**Entries shown**.
---+---
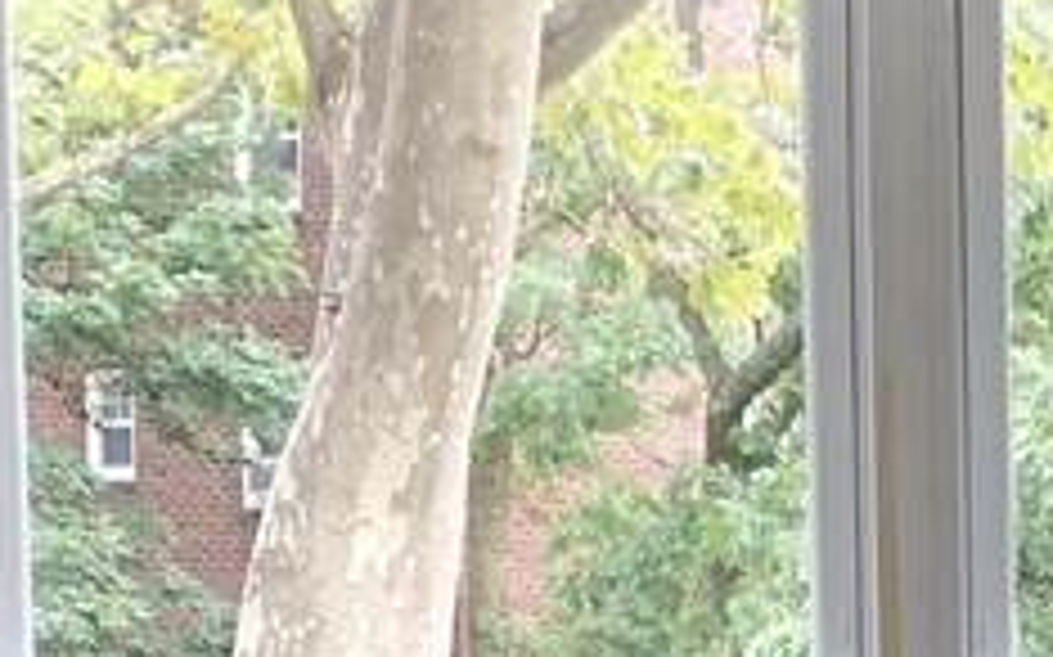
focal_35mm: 151
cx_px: 1570
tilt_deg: -4.8
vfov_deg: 8.3
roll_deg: -1.5
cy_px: 1256
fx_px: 4331
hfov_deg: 13.1
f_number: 1.8
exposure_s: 1/60
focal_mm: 4.25
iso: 100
---+---
**How to complete this task**.
Every record above should come back exactly, but without its pictures.

**Result**.
focal_35mm: 151
cx_px: 1570
tilt_deg: -4.8
vfov_deg: 8.3
roll_deg: -1.5
cy_px: 1256
fx_px: 4331
hfov_deg: 13.1
f_number: 1.8
exposure_s: 1/60
focal_mm: 4.25
iso: 100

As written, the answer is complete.